*EXERCISE*. Using the records that appear below, write out exactly the lines from the one with "ในฐานะที่ผู้เข" through the one with "ORA IN ONDA", keeping both end lines.
[DATA FOR REVIEW]
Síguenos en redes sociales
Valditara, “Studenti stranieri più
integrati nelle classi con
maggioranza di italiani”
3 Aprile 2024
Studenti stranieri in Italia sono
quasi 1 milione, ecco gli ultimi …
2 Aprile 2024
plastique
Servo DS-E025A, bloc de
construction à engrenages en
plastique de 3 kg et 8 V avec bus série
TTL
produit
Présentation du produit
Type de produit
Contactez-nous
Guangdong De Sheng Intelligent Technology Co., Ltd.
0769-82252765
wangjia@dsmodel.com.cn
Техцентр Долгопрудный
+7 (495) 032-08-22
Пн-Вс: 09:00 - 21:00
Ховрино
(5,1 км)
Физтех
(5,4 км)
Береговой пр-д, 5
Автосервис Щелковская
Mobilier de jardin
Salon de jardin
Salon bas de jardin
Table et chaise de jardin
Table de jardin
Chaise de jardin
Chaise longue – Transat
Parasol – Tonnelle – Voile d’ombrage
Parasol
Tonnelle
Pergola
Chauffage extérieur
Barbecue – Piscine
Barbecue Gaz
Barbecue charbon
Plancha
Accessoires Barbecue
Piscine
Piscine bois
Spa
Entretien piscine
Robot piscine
[/DATA FOR REVIEW]
[DATA FOR REVIEW]
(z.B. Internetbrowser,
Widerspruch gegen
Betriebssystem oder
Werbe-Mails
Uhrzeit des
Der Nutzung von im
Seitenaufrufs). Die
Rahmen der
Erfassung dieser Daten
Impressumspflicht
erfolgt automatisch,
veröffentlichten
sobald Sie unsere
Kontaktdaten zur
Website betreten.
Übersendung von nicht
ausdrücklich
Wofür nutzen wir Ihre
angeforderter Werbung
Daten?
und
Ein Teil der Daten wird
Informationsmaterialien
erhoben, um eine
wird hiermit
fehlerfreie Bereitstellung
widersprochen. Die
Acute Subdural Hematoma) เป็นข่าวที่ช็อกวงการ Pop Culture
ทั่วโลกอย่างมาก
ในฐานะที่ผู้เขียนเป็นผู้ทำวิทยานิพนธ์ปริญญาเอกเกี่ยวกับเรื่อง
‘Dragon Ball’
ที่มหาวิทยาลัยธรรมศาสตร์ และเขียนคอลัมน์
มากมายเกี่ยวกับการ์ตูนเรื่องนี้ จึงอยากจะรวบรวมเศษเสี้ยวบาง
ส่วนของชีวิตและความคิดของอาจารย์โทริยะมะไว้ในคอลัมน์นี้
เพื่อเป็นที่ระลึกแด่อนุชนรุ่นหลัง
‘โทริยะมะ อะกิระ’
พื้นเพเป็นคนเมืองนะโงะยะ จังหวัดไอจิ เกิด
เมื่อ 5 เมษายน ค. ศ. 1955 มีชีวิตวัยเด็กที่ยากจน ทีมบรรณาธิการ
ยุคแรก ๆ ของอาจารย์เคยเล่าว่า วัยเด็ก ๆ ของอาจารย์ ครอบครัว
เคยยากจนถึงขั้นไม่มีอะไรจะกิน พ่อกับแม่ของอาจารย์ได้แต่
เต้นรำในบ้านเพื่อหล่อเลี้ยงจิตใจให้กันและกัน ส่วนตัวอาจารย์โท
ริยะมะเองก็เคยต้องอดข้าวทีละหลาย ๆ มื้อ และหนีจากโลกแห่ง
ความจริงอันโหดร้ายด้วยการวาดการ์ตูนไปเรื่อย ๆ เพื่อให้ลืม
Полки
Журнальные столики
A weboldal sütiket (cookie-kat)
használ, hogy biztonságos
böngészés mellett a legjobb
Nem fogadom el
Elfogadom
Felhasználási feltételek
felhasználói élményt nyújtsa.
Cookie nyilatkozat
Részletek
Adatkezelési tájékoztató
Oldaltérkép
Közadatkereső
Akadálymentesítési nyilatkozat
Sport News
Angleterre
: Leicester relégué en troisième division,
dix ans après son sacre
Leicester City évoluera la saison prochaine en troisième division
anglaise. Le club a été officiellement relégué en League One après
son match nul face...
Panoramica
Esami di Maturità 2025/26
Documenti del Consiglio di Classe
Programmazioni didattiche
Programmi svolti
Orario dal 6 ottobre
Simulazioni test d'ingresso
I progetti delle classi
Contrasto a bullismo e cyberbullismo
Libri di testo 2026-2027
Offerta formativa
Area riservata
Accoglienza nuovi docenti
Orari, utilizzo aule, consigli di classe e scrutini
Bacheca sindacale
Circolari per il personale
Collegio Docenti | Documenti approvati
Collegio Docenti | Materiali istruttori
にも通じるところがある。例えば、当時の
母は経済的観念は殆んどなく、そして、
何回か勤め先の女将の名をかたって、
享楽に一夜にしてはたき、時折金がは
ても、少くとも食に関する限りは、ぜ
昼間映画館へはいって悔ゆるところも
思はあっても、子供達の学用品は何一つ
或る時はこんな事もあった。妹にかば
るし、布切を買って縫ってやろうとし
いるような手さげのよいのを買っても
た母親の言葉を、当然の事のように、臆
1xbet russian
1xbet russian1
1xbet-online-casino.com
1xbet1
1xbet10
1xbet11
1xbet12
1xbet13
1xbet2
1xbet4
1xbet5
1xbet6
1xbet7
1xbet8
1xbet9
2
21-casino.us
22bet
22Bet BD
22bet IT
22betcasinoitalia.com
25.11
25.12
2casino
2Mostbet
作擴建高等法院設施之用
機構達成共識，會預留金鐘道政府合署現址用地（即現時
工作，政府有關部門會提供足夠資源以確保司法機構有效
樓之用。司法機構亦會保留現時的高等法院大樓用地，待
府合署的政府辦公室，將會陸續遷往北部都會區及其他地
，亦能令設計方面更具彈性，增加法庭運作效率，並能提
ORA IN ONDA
[/DATA FOR REVIEW]
*WRITTEN ANSWER*.
ในฐานะที่ผู้เขียนเป็นผู้ทำวิทยานิพนธ์ปริญญาเอกเกี่ยวกับเรื่อง
‘Dragon Ball’
ที่มหาวิทยาลัยธรรมศาสตร์ และเขียนคอลัมน์
มากมายเกี่ยวกับการ์ตูนเรื่องนี้ จึงอยากจะรวบรวมเศษเสี้ยวบาง
ส่วนของชีวิตและความคิดของอาจารย์โทริยะมะไว้ในคอลัมน์นี้
เพื่อเป็นที่ระลึกแด่อนุชนรุ่นหลัง
‘โทริยะมะ อะกิระ’
พื้นเพเป็นคนเมืองนะโงะยะ จังหวัดไอจิ เกิด
เมื่อ 5 เมษายน ค. ศ. 1955 มีชีวิตวัยเด็กที่ยากจน ทีมบรรณาธิการ
ยุคแรก ๆ ของอาจารย์เคยเล่าว่า วัยเด็ก ๆ ของอาจารย์ ครอบครัว
เคยยากจนถึงขั้นไม่มีอะไรจะกิน พ่อกับแม่ของอาจารย์ได้แต่
เต้นรำในบ้านเพื่อหล่อเลี้ยงจิตใจให้กันและกัน ส่วนตัวอาจารย์โท
ริยะมะเองก็เคยต้องอดข้าวทีละหลาย ๆ มื้อ และหนีจากโลกแห่ง
ความจริงอันโหดร้ายด้วยการวาดการ์ตูนไปเรื่อย ๆ เพื่อให้ลืม
Полки
Журнальные столики
A weboldal sütiket (cookie-kat)
használ, hogy biztonságos
böngészés mellett a legjobb
Nem fogadom el
Elfogadom
Felhasználási feltételek
felhasználói élményt nyújtsa.
Cookie nyilatkozat
Részletek
Adatkezelési tájékoztató
Oldaltérkép
Közadatkereső
Akadálymentesítési nyilatkozat
Sport News
Angleterre
: Leicester relégué en troisième division,
dix ans après son sacre
Leicester City évoluera la saison prochaine en troisième division
anglaise. Le club a été officiellement relégué en League One après
son match nul face...
Panoramica
Esami di Maturità 2025/26
Documenti del Consiglio di Classe
Programmazioni didattiche
Programmi svolti
Orario dal 6 ottobre
Simulazioni test d'ingresso
I progetti delle classi
Contrasto a bullismo e cyberbullismo
Libri di testo 2026-2027
Offerta formativa
Area riservata
Accoglienza nuovi docenti
Orari, utilizzo aule, consigli di classe e scrutini
Bacheca sindacale
Circolari per il personale
Collegio Docenti | Documenti approvati
Collegio Docenti | Materiali istruttori
にも通じるところがある。例えば、当時の
母は経済的観念は殆んどなく、そして、
何回か勤め先の女将の名をかたって、
享楽に一夜にしてはたき、時折金がは
ても、少くとも食に関する限りは、ぜ
昼間映画館へはいって悔ゆるところも
思はあっても、子供達の学用品は何一つ
或る時はこんな事もあった。妹にかば
るし、布切を買って縫ってやろうとし
いるような手さげのよいのを買っても
た母親の言葉を、当然の事のように、臆
1xbet russian
1xbet russian1
1xbet-online-casino.com
1xbet1
1xbet10
1xbet11
1xbet12
1xbet13
1xbet2
1xbet4
1xbet5
1xbet6
1xbet7
1xbet8
1xbet9
2
21-casino.us
22bet
22Bet BD
22bet IT
22betcasinoitalia.com
25.11
25.12
2casino
2Mostbet
作擴建高等法院設施之用
機構達成共識，會預留金鐘道政府合署現址用地（即現時
工作，政府有關部門會提供足夠資源以確保司法機構有效
樓之用。司法機構亦會保留現時的高等法院大樓用地，待
府合署的政府辦公室，將會陸續遷往北部都會區及其他地
，亦能令設計方面更具彈性，增加法庭運作效率，並能提
ORA IN ONDA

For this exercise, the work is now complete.